## Begin PASSAGE PROVIDED

Like Positive Psychology, contemplative studies balances research and practice, encouraging students to try out the methods it teaches for well-being. Like Positive Psychology, it incorporates first-person subjective perspectives (how does it feel, what is it like?). But like Positive Psychology, contemplative science can sometimes be rather scientistic, instrumental and lacking in ethical reflection. They also tend to focus exclusively on secular Buddhist contemplation, ignoring other rich traditions. However, the better contemplative studies centres – Brown, Virginia – are genuinely interdisciplinary and include perspectives from the humanities.

University of Virginia’s contemplative studies centre balances research and practice, humanities and sciences

There are also universities trying to explore and promote the practice of wisdom from the perspective of the humanities, particularly philosophy. There is the ‘centre for practical wisdom’ at Chicago, which also has a famous Great Books programme; there are courses in Confucian wisdom and Aristotelian philosophy at Harvard; there is the Art of Living course at Stanford. There is also the ‘modern Stoicism’ project I’m involved with, which tries to marries theory and practice, science and humanities, empiricism and ethics.

And then there are whole universities which take a more holistic approach to well-being and flourishing. There are Catholic universities in the US which still embrace a Thomistic or Aristotelian view that the goal of education is eudaimonia, or flourishing. General courses in philosophy and ethics are a standard part of the curricula in these institutions. There are also some graduate colleges dedicated to a spiritual view of education, such as Naropa College in Colorado, or Schumacher College in Dartington, or Santiniketan University in Bengal.

I think British universities should follow American colleges’ lead, and start to offer courses in wisdom and flourishing, which are open to any undergraduates who want to attend, and which are also videoed. I would like to see courses that combine the empirical science around happiness with more open humanistic ethical discussions around questions like ‘what do we mean by flourishing exactly?’ These courses shouldn’t be outsourced to boring and not-very-smart well-being coaches, they should involve the best and brightest academics in the university.

Well-being and flourishing shouldn’t be something at the periphery of students’ learning journey – something you only think about if you break down. It should be at the heart of the learning journey.

American universities seem much better than British counterparts at offering courses in happiness or wisdom, probably because they allow students to take non-core courses in their first two years. British universities by contrast offer the occasional mindfulness course or well-being day, but nothing with much intellectual meat on the bone. It shouldn’t be too hard to offer such courses, though, and it would be a good selling point when competing with other universities for students’ money (besides being good for them!)

A modern course in wisdom would be eclectic – teaching not one moral philosophy but several. It could balance wisdom from ancient philosophies like Stoicism and Buddhism with research from psychotherapy or social science. It could encourage purposeful discussions in small groups, rather than simply drilling students in dogma. And it could encourage practice and self-experimentation – homework could be trying out a meditative technique for a few weeks, or trying to break a bad habit, or seeking out meaningful conversations, or volunteering for a local charity.

Humanities academics tend to dislike any focus on well-being, let alone ‘wisdom’, because it sounds conservative or neo-liberal to them. But a good course in wisdom would have plenty of room for critiques of particular definitions of well-being – perhaps the Stoic definition of flourishing is too individualist? Perhaps the Marxist definition defers happiness to some idealized utopian future?

In other words, a good course in wisdom would be genuinely pluralist, both politically and metaphysically.

The challenge is not to sacrifice free critical inquiry to dogma. There’s always a risk that universities pursuing wisdom fall prey to what critics call ‘medievalism’ (what they really mean is ‘Catholicism’). They can end up quasi-religious madrasas, endlessly repeating received wisdom, rather than challenging it. If an entire university is built around Positive Psychology, or mindfulness, then what happens to academics and students who challenge that approach – are they thrown out as heretics? You always need room for rebellion, for dissent, for criticism.

Universities can be committed to the goal of encouraging flourishing, while recognizing that the paths to flourishing are several, and rarely run straight.

## End PASSAGE PROVIDED
## Begin PROVIDED MATERIAL

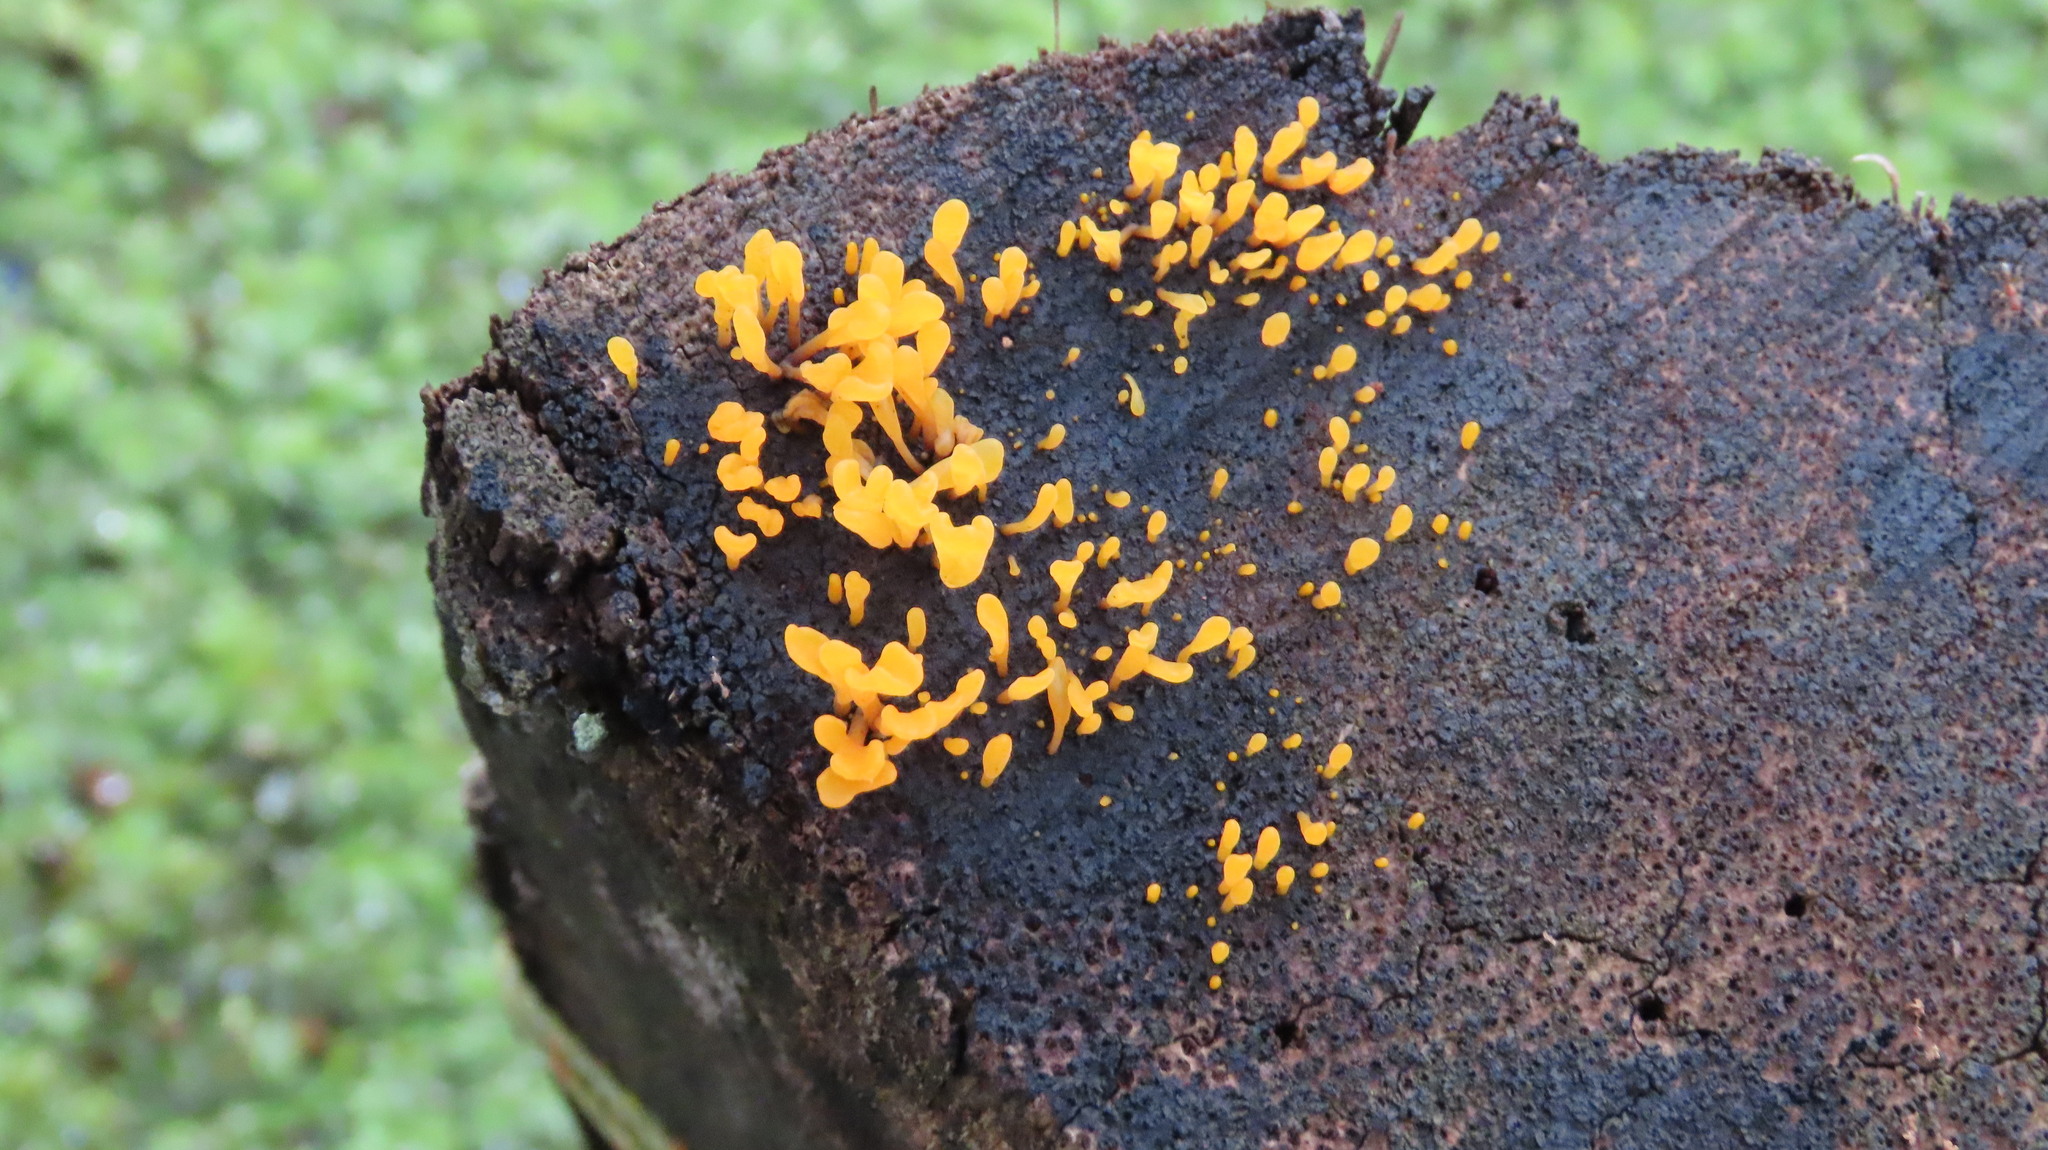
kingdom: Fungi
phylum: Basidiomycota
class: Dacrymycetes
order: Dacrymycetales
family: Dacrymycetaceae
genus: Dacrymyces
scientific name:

## End PROVIDED MATERIAL

### WHAT THIS EXERCISE ASKS
a - Answer these from the passage on teaching wisdom:
(i) What course at Stanford does it name?
(ii) Where is Schumacher College?
(iii) What term do critics use for the risk facing universities that pursue wisdom?
b - Write out everything in the passage on teaching wisdom from "American universities seem" down to "good for them!)".
c - For each statement, say whether the passage on teaching wisdom agrees, and quote the words that decide it:
(i) British universities offer the occasional mindfulness course.
(ii) A modern course in wisdom would teach a single moral philosophy.
(iii) Chicago has a well-known Great Books program.
None of the items is needed here.

### RESULTS FOR EACH TASK
a -
(i) The Art of Living course
(ii) Dartington
(iii) 'Medievalism'

b -
American universities seem much better than British counterparts at offering courses in happiness or wisdom, probably because they allow students to take non-core courses in their first two years. British universities by contrast offer the occasional mindfulness course or well-being day, but nothing with much intellectual meat on the bone. It shouldn’t be too hard to offer such courses, though, and it would be a good selling point when competing with other universities for students’ money (besides being good for them!)

c -
(i) Yes: "British universities by contrast offer the occasional mindfulness course or well-being day"
(ii) No: "teaching not one moral philosophy but several"
(iii) Yes: "Chicago, which also has a famous Great Books programme"